The number of street kids and indigents not only in Caracas but in the country side keeps increasing, as this blogger can report. Even in his own small home town he can observe the deep misery increasing as the government obviously only cares to solve the problems of the people that might be induced to vote for them. Yes, why is it that I have never seen as much poverty in the streets as I am seeing now?

But other things are even more shameful. To decrease the unemployment figure, many of the Misiones recipients are considered as gainfully employed. Some Misiones pay ONLY a fraction of the minimal wage for people to receive some sort of training, or just go to political rallies. That meager stipend of course does not come with the normal benefits required by Venezuelan labor laws such as vacation, social security, some form of health care, etc... Only if you keep bouncing back from Mision to Mision you will get some of these benefits, and only if you constantly restate your support for the Chavez regime.

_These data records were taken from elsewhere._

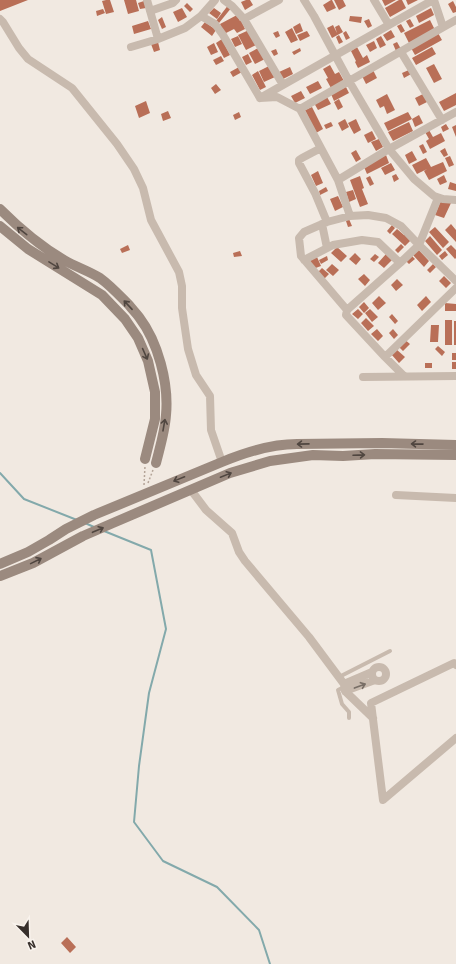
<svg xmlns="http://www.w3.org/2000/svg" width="456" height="964" font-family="Signika,sans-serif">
  <rect width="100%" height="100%" fill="#f1e9e1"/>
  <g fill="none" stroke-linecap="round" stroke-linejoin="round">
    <path stroke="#83a9ab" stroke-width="2" d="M0,473L24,499L77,520
      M85,523L94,527
      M104,531L151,550L166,629L149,693L139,766L134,822L163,861L217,887L259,930L270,964"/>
  </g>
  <path fill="#b96f57" d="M0,0H28L0,11Z
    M106,0H110L114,12L106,14L102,1Z
    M124,0H136L139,11L128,14Z
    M246,0H250L253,5L245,10L241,2Z
    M331,0H332L336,8L327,12L323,5Z
    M334,0H343L346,6L339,10Z
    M382,0H396L385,6Z
    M399,0H402L406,8L390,17L385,8Z
    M406,0H418L408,5Z
    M144,1L146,8L140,9L138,3Z
    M453,1L456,7V12L453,13L448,4Z
    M187,3L193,9L190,12L184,6Z
    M229,4L232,7L219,23L216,21Z
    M182,8L187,17L178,22L173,12Z
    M214,8L221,13L217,19L209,13Z
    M431,8L434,15L419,23L416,16Z
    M103,9L105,13L97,16L96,11Z
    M237,15L240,21L241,20L245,29L237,33L234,29L224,34L220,24Z
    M350,16L362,17L361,23L349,21Z
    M162,17L166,27L162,29L158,20Z
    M369,19L372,26L368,28L364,21Z
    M410,19L414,26L410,28L406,21Z
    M430,20L435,30L409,43L404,33Z
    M148,21L151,29L134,34L132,26Z
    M205,22L216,30L212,36L201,27Z
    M300,23L303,31L296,34L293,27Z
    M401,24L405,31L401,33L397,26Z
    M333,25L337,33L335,27L339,25L343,32L332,38L327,28Z
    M292,28L298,40L291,43L285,32Z
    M249,30L256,45L246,50L238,35Z
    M391,30L395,37L387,41L383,35Z
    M278,31L280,36L276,38L273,33Z
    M307,31L310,36L300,41L297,35Z
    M346,31L350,38L346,40L343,33Z
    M438,33L442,40L415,55L411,48Z
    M339,35L343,42L339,44L336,37Z
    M238,36L242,44L235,47L231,39Z
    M381,36L386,45L380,48L376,39Z
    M222,39L230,55L224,58L216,43Z
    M374,41L377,48L370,52L366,45Z
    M158,42L160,50L154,52L151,44Z
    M397,42L401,49L396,51L393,44Z
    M214,43L218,52L211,55L207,47Z
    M260,47L265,59L255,64L249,53Z
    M357,47L363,58L367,55L370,62L358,68L355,62L356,61L351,51Z
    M432,47L436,54L416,65L412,58Z
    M300,48L301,51L294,55L292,52Z
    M276,49L278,54L274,56L271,51Z
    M248,54L252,62L246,65L242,57Z
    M221,56L224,61L216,65L213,60Z
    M434,64L442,79L434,83L426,68Z
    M330,65L335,74L339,72L344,81L331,88L326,79L328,78L323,69Z
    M269,66L275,77L264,82L259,71Z
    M239,67L242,72L233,77L230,72Z
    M290,67L293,74L283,79L279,72Z
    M411,69L413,73L404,78L402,73Z
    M373,70L377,78L366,84L362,76Z
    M258,71L266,87L260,90L252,75Z
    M318,81L322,88L310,94L306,87Z
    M216,84L221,90L215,94L211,88Z
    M346,87L349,93L334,101L331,94Z
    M301,91L305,98L295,103L291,96Z
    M425,93L429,101L419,106L415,98Z
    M456,93V105L444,111L439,102Z
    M387,94L395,110L387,114L384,106L380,108L376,100Z
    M327,97L331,104L318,110L314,103Z
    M339,99L343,107L338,110L334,102Z
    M146,101L150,113L139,118L135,106Z
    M312,107L323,129L316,133L305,110Z
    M168,111L171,118L163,121L161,114Z
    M239,112L241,117L235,120L233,115Z
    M408,112L412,119L388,131L384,123Z
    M419,115L423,123L415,127L412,119Z
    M345,119L349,127L342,131L338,123Z
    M356,119L361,130L354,134L348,123Z
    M331,122L333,126L326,129L324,125Z
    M409,122L413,131L393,141L388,132Z
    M446,124L449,129L443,132L441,127Z
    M456,125V137L452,127Z
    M429,130L433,137L441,133L445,141L430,149L426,141L429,139L425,132Z
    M372,131L376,139L368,143L364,135Z
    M379,139L383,147L376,151L371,142Z
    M423,144L427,152L423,154L419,146Z
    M445,148L448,155L444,157L440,151Z
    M356,150L361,159L356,162L351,153Z
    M412,151L417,160L409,164L405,155Z
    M386,155L389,163L367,174L364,167Z
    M450,156L454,165L449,167L445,158Z
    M426,158L431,167L443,162L447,171L429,180L424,171L427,169L417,174L412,165Z
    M391,163L395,170L385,175L381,168Z
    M318,171L323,183L316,186L311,175Z
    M396,174L399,179L394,182L392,176Z
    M444,175L447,182L440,185L437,179Z
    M360,176L364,188L362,189L368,204L360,207L350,180Z
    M370,176L374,184L370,186L366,178Z
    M450,182L456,184V191L448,189Z
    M326,187L328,191L320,195L319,191Z
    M353,190L356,199L349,202L346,192Z
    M338,196L343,207L335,211L330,199Z
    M441,200L451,203L444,218L435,215Z
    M349,219L352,226L348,227L346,221Z
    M451,224L456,230V242L445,230Z
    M392,225L395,228L390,234L387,231Z
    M435,227L449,242L443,248L429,232Z
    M397,229L404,235L405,233L412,239L405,246L392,234Z
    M430,236L442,250L437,255L425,241Z
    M401,244L404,247L398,253L395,250Z
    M128,245L130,250L122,253L120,249Z
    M451,245L456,250V258L455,259L446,249Z
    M337,247L347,256L341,262L331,253Z
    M418,249L429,261L424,267L413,255Z
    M240,251L242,256L234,257L233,253Z
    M445,251L448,255L442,260L439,256Z
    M355,253L361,259L356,265L349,259Z
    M375,254L379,257L374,262L370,259Z
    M386,254L392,260L384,268L378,263Z
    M327,256L328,260L321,264L319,260Z
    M412,256L415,259L409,264L406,261Z
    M317,257L321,266L313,269L310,260Z
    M332,264L339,270L333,276L326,270Z
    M433,264L436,267L430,273L427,270Z
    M322,268L329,274L323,280L316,274Z
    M364,274L370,280L365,286L358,279Z
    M444,276L451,283L446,288L439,281Z
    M397,279L403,285L396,291L391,285Z
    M379,296L386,303L378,310L372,303Z
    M426,296L431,302L422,311L417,305Z
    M364,302L369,308L364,313L359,307Z
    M445,303L456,304V311H445Z
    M358,309L363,314L358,319L352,314Z
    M370,309L378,317L372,322L365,313Z
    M392,314L398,321L395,324L389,317Z
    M366,318L374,326L368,331L361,323Z
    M445,320H452V345H445Z
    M454,321H456V345H454Z
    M431,325H439L438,342H430Z
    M377,329L383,336L378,341L371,334Z
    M393,329L398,335L394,339L389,333Z
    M404,339L410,344L403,351L398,346Z
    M438,346L445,352L442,356L435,349Z
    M396,349L405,357L399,363L391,354Z
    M452,353H456V360H452Z
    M452,362H456V369H452Z
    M425,363H432V368H425Z
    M67,937L76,947L70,953L61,943Z"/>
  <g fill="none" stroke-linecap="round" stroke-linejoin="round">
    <path stroke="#b4a498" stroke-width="1.5" stroke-dasharray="2 2" stroke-linecap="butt" d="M148,483L153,470
      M144,485L145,466"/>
    <path stroke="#c8baae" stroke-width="4" d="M339,677L390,651
      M344,687L338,690L342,704L349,712V718"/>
    <path stroke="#c8baae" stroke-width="8" d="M147,0L158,39
      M224,0L232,6L244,19L283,85
      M304,0L314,16L349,81L389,149L414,179L434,196L443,199L456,200
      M374,0L389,25
      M434,0L443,27
      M150,11L173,3L176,0
      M201,16L215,24L223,35L260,98
      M0,19L3,22L19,48L28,59L72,88L117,144L134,169L143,188L151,220L179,272L182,286V308L188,349L196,375L210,396L211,430L222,462
      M244,19L279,0
      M131,47L158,39L185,28L201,16L215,0
      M401,52L442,120
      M260,98L433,0
      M260,98L277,97L300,109L338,180L350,216
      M300,109L456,20
      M321,148L302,158L299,160V163L315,193L327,222
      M338,180L389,149L456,112
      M322,224L327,248
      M304,260L333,245L362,240L378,242L400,263
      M347,310L301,256L299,238L304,232L327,222L350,216L368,215L386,218L401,226L419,245L456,281
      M385,357L456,288
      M404,376L385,357L346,315L347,310L400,263L419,245L438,198
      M363,377L456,376
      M191,490L206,510L232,533L239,552L245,561L309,637L344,684L345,691L373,718
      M396,495L456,498
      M456,665L454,663L371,703L383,800L456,738
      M372 674a7 7 0 1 1 14 0a7 7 0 1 1-14 0Z
      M344,684L372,672
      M345,691L375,680"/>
    <path stroke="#9b8a7f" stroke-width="10" d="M0,209C20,229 40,246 64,260C76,267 89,271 100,278C111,286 120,296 129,305C132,309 136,313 139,317C158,342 169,383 166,415C165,431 160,447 156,463
      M0,226L28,249L102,295L125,319L138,338L148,361L155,392V419L145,459
      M0,564L28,552L49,540L66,529L94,515L222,462C246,452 271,444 297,444L382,443L456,445
      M0,576L33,563L83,536L113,523L230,473L270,461L313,455L343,456L375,454L456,455"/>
  </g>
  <defs><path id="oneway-shaft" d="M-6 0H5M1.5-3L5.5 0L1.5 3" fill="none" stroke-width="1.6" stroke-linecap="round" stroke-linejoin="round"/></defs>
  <g stroke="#504640">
    <use href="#oneway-shaft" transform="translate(22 231) rotate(-142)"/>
    <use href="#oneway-shaft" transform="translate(54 265) rotate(32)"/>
    <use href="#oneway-shaft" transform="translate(128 305) rotate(-133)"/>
    <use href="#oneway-shaft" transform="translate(145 354) rotate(66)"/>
    <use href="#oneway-shaft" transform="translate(164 425) rotate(-80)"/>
    <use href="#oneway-shaft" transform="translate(303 444) rotate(179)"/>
    <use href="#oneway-shaft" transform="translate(417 444) rotate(-179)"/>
    <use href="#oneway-shaft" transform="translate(359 455) rotate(-2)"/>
    <use href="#oneway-shaft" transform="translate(226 475) rotate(-22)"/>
    <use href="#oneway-shaft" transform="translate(179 479) rotate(158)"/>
    <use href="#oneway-shaft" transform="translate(98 530) rotate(-23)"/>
    <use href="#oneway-shaft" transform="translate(36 561) rotate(-26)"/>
  </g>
  <use stroke="#786e66" href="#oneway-shaft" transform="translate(360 686) rotate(-20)"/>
  <g transform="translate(28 936) rotate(157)" stroke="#f9f3ed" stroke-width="3" paint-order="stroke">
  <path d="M0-3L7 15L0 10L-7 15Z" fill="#372f2b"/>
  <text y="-6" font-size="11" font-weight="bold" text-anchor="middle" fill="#372f2b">N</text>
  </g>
</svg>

The truth that the government refuses to see is that only strong jobs creation will solve poverty on the long run. Right now, with all the social and judicial insecurity observed the only job creation comes from state investments and the private partners it drags with it. Independent private sector investment is low, limited in its scope to maintainance. The best investment still is to take your money out in US dollars since Venezuelan inflation is still well above 10% and a devaluation will come eventually, as certain as death and taxes do.

Eljuri can try all what he can to make his boss look good, a Mision job will never be as good as a stable minimal wage assorted with all benefits, as meager as those might be.